Silvia is only 41, and she has a daughter who needs her (the following photo is of Silvia and Constanza, her daughter and her world). She and I had hopes of one day opening a retreat for writers, artists, yoga, etc., in Mexico, so that was part of her reason for getting a business degree. She also has so many other aspirations that, for now, aren't possible until she gets a kidney, so she can travel with ease again.



She and I have seen and done a lot together. We've been to Jaltipan, Xalapa, Veracruz, Cancun, Playa del Carmen, Cozumel, Chichen Itza, Progreso, Holbox Island, Merida, and many other places in Mexico as well as here in the U.S., but there are so many others we still want to see. We've climbed ruins, swum with whale sharks, jumped into cenotes, and laughed until we cried over a giant takeout bag in a Chili's in Merida. 
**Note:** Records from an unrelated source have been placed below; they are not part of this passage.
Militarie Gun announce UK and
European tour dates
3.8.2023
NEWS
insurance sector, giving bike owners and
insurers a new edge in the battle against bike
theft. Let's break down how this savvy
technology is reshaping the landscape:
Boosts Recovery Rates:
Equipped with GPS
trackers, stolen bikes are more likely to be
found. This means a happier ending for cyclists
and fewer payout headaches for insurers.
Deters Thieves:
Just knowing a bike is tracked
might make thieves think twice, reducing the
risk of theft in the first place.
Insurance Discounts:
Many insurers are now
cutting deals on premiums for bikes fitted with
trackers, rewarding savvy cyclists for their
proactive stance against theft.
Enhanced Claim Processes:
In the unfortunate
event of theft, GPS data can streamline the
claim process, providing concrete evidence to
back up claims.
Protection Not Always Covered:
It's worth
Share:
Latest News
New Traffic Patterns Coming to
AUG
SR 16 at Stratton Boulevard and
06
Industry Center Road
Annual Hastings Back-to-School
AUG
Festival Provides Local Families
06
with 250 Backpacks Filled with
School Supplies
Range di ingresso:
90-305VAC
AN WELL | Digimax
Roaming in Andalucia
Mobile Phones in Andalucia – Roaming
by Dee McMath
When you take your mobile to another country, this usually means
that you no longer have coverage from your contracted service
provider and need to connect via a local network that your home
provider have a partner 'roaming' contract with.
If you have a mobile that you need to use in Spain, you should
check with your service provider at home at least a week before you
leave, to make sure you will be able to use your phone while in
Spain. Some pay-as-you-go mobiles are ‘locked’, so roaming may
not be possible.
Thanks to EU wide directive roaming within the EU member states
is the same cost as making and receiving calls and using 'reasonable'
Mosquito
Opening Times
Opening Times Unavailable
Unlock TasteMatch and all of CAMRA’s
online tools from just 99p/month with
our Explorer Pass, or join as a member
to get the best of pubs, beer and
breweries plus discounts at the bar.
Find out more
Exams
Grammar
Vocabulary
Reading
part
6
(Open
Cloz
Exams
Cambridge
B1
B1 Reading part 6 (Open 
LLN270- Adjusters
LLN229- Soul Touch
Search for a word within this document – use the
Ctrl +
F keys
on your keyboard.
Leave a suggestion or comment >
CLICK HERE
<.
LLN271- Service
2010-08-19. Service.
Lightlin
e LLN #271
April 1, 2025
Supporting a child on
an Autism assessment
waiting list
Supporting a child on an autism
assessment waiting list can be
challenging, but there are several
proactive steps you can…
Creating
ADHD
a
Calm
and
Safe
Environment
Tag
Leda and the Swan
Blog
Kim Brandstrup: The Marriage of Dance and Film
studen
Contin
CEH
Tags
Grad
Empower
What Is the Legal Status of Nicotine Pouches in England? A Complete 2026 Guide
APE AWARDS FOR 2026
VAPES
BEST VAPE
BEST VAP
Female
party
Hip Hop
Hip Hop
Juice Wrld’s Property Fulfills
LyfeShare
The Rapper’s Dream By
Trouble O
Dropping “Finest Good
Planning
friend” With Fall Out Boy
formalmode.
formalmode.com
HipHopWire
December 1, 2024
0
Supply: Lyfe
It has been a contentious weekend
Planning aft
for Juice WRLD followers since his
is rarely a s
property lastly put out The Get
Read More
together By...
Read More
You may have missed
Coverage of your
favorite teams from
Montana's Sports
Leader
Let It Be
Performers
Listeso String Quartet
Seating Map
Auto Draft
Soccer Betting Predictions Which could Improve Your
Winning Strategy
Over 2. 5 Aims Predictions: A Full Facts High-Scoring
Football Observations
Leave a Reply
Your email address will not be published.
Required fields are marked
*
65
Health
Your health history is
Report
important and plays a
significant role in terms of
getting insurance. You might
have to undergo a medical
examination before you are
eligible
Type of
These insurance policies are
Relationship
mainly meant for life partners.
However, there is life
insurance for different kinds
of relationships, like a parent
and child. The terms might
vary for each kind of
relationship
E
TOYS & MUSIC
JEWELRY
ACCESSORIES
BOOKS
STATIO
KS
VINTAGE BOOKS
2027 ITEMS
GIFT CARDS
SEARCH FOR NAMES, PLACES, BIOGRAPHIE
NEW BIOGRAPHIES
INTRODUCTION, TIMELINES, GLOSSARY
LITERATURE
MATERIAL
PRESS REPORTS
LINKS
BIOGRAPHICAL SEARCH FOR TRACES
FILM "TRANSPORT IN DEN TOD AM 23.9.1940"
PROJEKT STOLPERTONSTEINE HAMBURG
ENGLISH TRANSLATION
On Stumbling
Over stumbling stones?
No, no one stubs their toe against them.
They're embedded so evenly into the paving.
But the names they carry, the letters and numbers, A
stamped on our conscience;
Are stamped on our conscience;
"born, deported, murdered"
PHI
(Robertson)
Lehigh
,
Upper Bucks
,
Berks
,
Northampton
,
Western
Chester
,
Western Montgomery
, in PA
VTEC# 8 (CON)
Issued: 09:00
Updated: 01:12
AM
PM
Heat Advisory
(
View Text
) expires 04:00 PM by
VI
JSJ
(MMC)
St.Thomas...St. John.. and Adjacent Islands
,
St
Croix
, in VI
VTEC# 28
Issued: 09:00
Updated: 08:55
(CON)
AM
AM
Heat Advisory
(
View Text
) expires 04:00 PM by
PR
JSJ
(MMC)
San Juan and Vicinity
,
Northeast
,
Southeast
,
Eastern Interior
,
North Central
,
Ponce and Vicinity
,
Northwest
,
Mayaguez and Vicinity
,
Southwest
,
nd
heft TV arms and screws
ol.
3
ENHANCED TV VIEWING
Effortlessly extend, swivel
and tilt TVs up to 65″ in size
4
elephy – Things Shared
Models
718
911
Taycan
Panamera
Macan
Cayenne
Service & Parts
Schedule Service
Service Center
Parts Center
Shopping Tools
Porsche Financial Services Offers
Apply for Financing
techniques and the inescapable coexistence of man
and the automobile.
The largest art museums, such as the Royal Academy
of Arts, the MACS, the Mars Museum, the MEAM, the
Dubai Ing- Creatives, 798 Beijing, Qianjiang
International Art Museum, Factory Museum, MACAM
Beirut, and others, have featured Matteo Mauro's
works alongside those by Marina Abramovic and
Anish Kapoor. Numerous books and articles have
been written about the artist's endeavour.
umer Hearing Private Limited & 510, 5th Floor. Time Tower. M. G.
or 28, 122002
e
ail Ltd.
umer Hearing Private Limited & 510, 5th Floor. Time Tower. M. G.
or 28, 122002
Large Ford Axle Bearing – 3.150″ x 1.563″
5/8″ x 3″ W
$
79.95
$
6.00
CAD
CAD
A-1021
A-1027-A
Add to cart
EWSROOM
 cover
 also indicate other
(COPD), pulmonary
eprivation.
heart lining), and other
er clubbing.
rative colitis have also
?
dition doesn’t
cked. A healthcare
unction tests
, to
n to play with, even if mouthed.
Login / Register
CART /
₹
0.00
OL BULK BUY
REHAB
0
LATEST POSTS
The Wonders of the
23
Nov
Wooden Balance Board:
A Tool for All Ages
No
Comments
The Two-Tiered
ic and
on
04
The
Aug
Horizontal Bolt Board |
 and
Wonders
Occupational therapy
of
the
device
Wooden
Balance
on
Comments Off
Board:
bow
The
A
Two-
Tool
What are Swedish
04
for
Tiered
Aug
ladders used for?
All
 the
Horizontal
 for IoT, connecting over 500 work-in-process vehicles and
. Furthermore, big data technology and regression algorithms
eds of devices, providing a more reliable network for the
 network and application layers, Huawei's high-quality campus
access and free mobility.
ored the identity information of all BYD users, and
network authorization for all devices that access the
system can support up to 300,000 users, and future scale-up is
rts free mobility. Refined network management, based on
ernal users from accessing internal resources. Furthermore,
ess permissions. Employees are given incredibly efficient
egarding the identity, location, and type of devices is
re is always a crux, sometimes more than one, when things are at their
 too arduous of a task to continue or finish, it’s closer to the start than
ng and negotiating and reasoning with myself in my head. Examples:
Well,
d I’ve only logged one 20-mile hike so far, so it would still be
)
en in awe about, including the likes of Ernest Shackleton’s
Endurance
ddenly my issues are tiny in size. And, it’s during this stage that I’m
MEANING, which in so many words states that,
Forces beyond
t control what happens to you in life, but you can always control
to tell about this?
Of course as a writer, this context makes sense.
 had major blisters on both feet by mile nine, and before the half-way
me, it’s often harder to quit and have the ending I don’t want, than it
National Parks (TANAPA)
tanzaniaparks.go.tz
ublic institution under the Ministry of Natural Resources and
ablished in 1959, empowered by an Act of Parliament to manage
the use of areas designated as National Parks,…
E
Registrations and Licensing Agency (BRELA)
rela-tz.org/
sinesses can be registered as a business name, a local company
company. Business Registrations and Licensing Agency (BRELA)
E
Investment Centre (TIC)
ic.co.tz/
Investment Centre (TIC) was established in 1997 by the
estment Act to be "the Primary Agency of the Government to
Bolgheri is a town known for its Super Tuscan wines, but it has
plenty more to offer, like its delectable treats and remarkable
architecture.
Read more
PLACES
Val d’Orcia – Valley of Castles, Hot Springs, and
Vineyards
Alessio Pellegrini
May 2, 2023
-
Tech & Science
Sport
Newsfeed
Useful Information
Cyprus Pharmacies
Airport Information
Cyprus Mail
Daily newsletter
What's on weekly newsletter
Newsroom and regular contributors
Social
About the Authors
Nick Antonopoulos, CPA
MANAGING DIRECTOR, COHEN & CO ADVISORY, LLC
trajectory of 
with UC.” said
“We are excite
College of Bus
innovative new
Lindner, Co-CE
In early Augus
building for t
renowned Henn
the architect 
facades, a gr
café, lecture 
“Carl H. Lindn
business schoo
At the end of this, I'm going to put some of photos of Silvia and me over the years, so you can see how much she's been in my life. This was the last photo we were able to take together the night before she flew back to Mexico. I've missed her every day since. 



If you know her, consider yourself lucky because she's one of the sweetest people you could ever know. If you don't know her, help me to help her stay healthy until she can get a kidney, and then we'll be sure to visit, so you can get to know her. 

Any amount, seriously any amount, would be appreciated. It's $100 U.S.dollars -- well, specifically $102.46 -- (2,000 pesos) per dialysis, three times per week. If you can help, just let me know. Thank you from the bottom of my heart.